Russian cyber attacks on Ukraine began in 2014, long before the full scale invasion of 2022; for example, in 2015/2016 an attack targeting the energy sector left millions of Ukrainians without power, and the infamous Petya/NotPetya attack of 2018 caused administrative chaos and political instability. Attacks have however increased since invasion; in 2022, 2192 Russian cyber attacks were launched against Ukraine, and in 2025 there have already been over 4000.
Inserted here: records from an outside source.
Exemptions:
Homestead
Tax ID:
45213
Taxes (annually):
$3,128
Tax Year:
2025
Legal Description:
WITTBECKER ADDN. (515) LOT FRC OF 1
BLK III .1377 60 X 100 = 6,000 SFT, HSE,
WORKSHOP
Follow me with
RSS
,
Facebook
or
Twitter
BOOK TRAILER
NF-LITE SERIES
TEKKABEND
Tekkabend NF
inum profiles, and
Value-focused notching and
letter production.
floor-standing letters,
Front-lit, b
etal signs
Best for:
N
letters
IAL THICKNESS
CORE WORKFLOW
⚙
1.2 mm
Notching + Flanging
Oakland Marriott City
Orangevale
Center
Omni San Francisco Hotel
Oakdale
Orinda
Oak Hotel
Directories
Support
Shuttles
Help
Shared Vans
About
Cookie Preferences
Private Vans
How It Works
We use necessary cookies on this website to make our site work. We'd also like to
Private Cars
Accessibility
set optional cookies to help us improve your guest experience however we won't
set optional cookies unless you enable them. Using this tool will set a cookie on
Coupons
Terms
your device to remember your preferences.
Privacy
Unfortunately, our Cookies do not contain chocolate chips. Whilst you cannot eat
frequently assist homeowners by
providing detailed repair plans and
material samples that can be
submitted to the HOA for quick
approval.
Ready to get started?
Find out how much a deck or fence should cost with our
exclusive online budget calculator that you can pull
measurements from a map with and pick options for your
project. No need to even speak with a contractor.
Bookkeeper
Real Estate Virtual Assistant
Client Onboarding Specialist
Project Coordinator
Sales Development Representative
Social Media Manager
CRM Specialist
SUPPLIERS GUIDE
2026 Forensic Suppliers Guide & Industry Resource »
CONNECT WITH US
Yehven presented three key characteristics of how cyber warfare develops that Ukraine has learned:

  • It starts in peacetime with influence and disinformation
  • It escalates through cyberattacks on critical infrastructure
  • It becomes kinetic — but never loses its cyber dimension

Setting out Ukraine’s next steps in defending themselves against cyber warfare, Yehven explained a new initiative: Disinformation Indicators Sharing Platform (DISP). The inspiration for this is the existing Malware Indicators Sharing Platform (MISP), which is already actively in use by the EU, NATO, various governments and banks, and was adopted by Ukraine in 2017. MISP is the global standard for sharing cyberattack indicators; open, community driven and formally structured, it creates a repository of knowledge which makes malware detection and mitigation faster and easier. DISP would follow the same principles of unified terminology, interoperability and quality control, and would follow the same process:

  1. Detection of disinformation by trained citizens via OSINT
  2. Submission through a dedicated form, users provide evidence such as links or geotags 
  3. Verification by moderators and AI tools 
  4. Sharing on a protected database accessible to journalists, educators, researchers, public awareness campaigns and government agencies

The goal, Yehven explained, is to ‘create a digital environment and digital ecosystem where disinformation is systematically recorded, classified and leveraged for training, response and policy development.’ 

He characterised DISP as a strategic response to hybrid threats which focuses on anticipation over reaction, increases civic empowerment and centralises knowledge.

Yehven ends on a simple, powerful sentiment: war can be prevented if we win the information frontline.